2006 - ONITSHA, Nigeria (Reuters) – 2006 Christian youths burned the corpses of Muslims on Thursday on the streets of Onitsha in southeastern Nigeria, the city worst hit by religious riots that have killed at least 146 people across the country in five days. Christian mobs, seeking revenge for the killings of Christians in the north, attacked Muslims with machetes, set fire to them, destroyed their houses and torched mosques in two days of violence in Onitsha, where 93 people died.


----------



## Ta-ton-ka chips (Mar 6, 2011)

jason4445 said:


> Nigerian Christians Attack Muslims, Kill Dozens
> 
> Seems like you over looked these accounts - whoever thought these would happen?
> 
> ...



Good, but that is old news
For every dead muslim, the world becomes a safer place.


----------



## StriperAddict (Mar 6, 2011)

jason4445 said:


> Nigerian Christians Attack Muslims, Kill Dozens
> 
> Seems like you over looked these accounts - whoever thought these would happen?

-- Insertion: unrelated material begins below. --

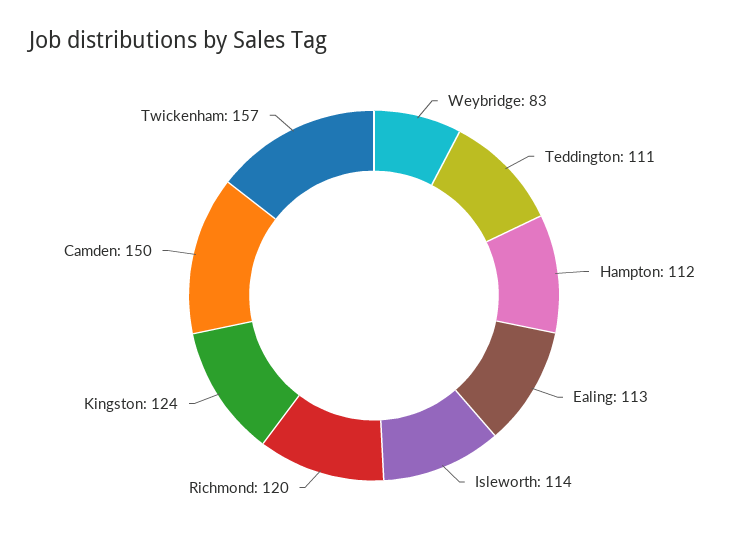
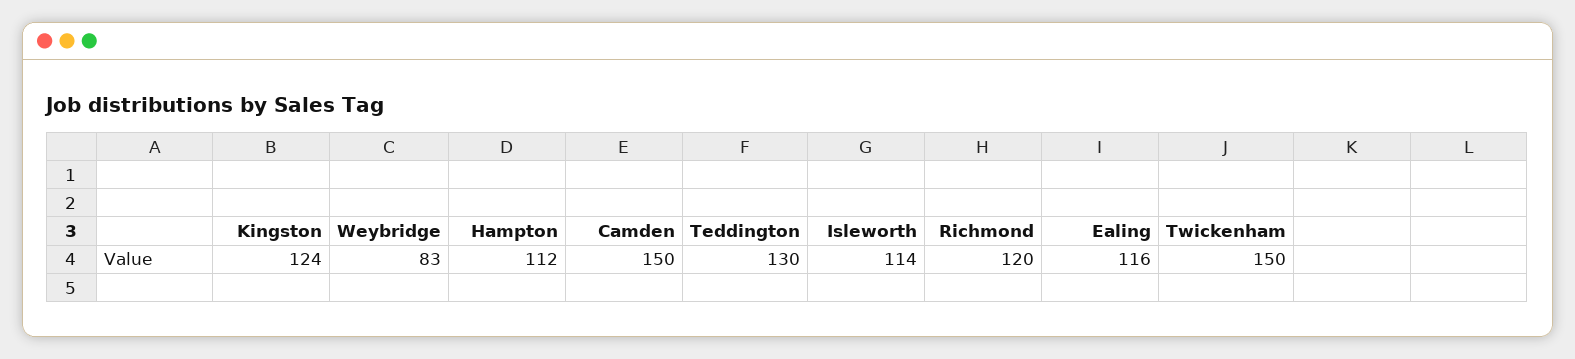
Teddington: 111 -> 130
Ealing: 113 -> 116
Twickenham: 157 -> 150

Seems you overlooked "first blood",
_whoever thought these would happen?_



> Between the February 24, 2004 Islamic attacks and the revenge attack by  Christians on May 2, 2004, _Muslims committed at least 22 separate  attacks against the Christian population_ of the area, including the  murder of a local Christian man that _triggered the Yelwa incident._


----------



## jason4445 (Mar 6, 2011)

So it is Christian to think that two wrongs Muslims attacking Christians and Christians attacking Muslims, makes a right in the eyes of God.  Who drew right blood, man sounds like 4th grade playground - Timmy hit me first.


----------



## StriperAddict (Mar 6, 2011)

jason4445 said:


> So it is Christian to think that two wrongs Muslims attacking Christians and Christians attacking Muslims, makes a right in the eyes of God.  Who drew right blood, man sounds like 4th grade playground - Timmy hit me first.

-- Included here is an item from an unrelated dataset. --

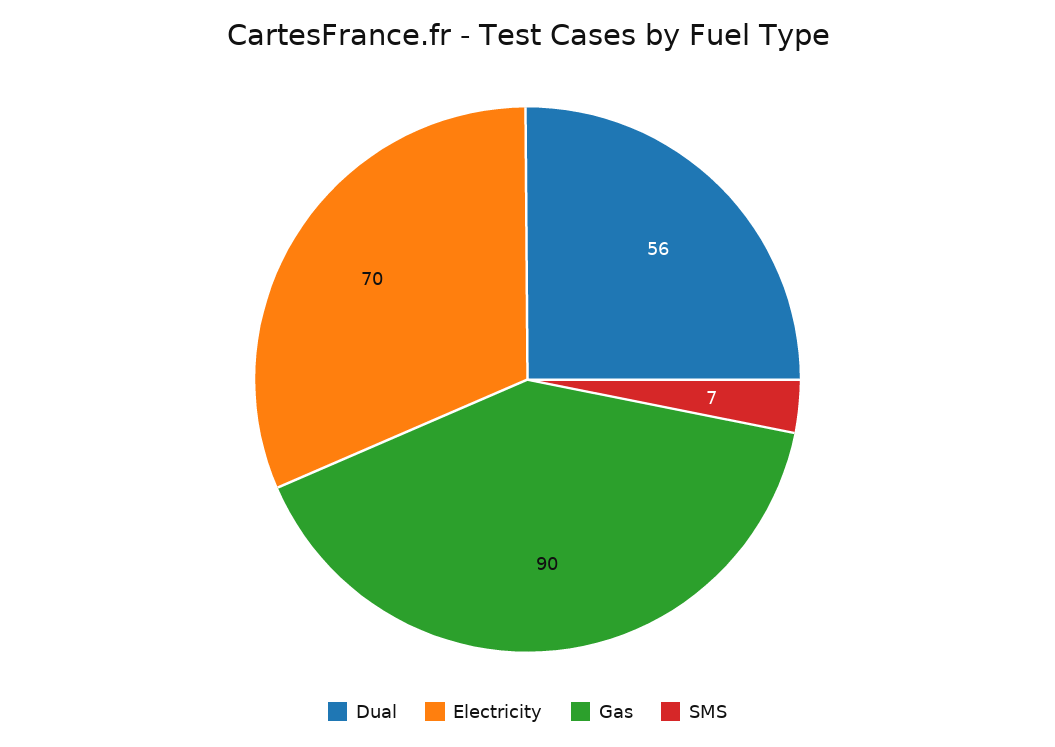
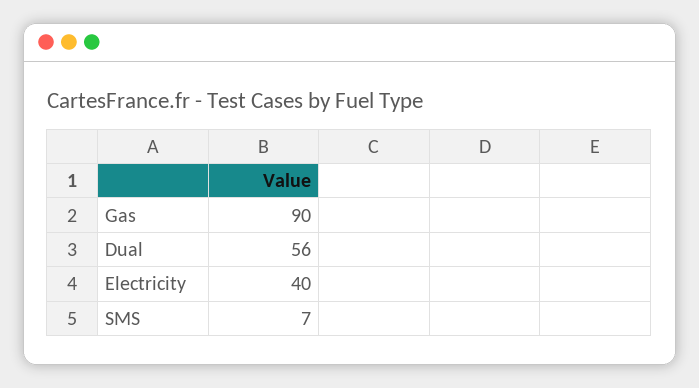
Electricity: 70 -> 40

Yeah, and our military should have left well enough alone after 9/11.  

I'm not about to take another life for no cause but if I was in the military, I would fight to defend this nation from terrorism.  Sounds to me like you would have me/us defect??  Maybe that's where you're coming from?  Sorry, I can't bite that one then.  

If the Yelwa response was extreme, that is between those Christians and their Lord.


----------



## Lowjack (Mar 6, 2011)

jason4445 said:


> So it is Christian to think that two wrongs Muslims attacking Christians and Christians attacking Muslims, makes a right in the eyes of God.  Who drew right blood, man sounds like 4th grade playground - Timmy hit me first.



I don't think any Christians has said that here.


----------



## thedeacon (Mar 6, 2011)

I wasn't there so I don't know if it was in self defense or not. 

I do know that I don't trust the news reports.

I think before a Christian acts on anything especially an act of aggresion he should stop and think about what he is doing and ask for guidance, unless of course it is in self defense.

Sometimes we are to quick to pull the literal sword. We need to pick our physical battles very carefully. I don't think God is ever happy with war. Thousands of years ago God sent his people into battle but I think his intentions in this despensation was not war but love and peace.

This nation as a whole needs to truly turn its eyes on God.

Just the opinion of a dum ole country boy.


----------



## jason4445 (Mar 6, 2011)

It is my belief that when the apex of his creations can find no other means than to war to settle their problems God becomes so disgusted he goes off and takes a nap as we blow and chop each other to pieces.


----------